I'm going to make an analogy, that does not mean it is a true statement, just a way to understand, okay? I'm not getting all of the details letter perfect. You want that? ...read the linked article.
Living cells are like automobiles, that have lots of parts that do different jobs, except the workbench is basically the same for living all things. That workbench is made of different flavors of a molecule called RNA (mRNA, tRNA, etc). Automobiles have a workbench too, the internal combustion engine. But cars come with all kinds of other things, like wheels and complex rulkes for us to follow so we reduce the chance of killing our fellow motorists.
Viruses cheat. All they have is a set of rules. No machinery. No workbench. They have simple plans that create new virus particles-- complete with the special protein shell coating around DNA/RNA that gives the virus access to new cells.
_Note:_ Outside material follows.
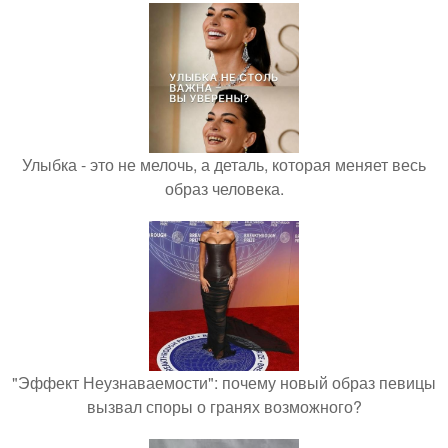
Улыбка - это не мелочь, а деталь, которая меняет весь
образ человека.
"Эффект Неузнаваемости": почему новый образ певицы
вызвал споры о гранях возможного?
Plus RNA instructions (or DNA instructions) for messing up cell machinery. Viruses are VERY small. A simple coat and a few genes. No organelles like a nucleus or endoplasmic reticulum.
They get into a cell and the take over the infected cell, and turn it into a virus factory. So with one virus in command of one cell , it makes 500 viruses and then the cell runs out of fuel, dies, and bursts. The viruses spill out. Infect more cells, thet burst too. Soon there are millions of viruses. While they are making the cells into bursting slaves they may also disrupt other things which cause the cells to release bad products that go out with the burst of cell goo. The bad products do things like create disruption - sneezing, fever, coughing, etc. - for the whole creature. The virus gets a free ride out of the creature it is in. Us.
This makes it easy for viruses to kill of lots of cells, and at the same time create a good way to get the new viruses out into the world of fresh living cells in another creature.
Natural selection works on viruses, too. That is why many viral diseases are moving targets for companies that make antiviral vaccines.
So. Would you call a set of sinister plans wrapped in protein alive? No. In a lab, create pure tobacco mosiac virus particles, lots of it, make a suspension, let it dry and get crystals. 20 years later you add water to crystals, put the water on a plant and bingo the plant dies from the viral infection.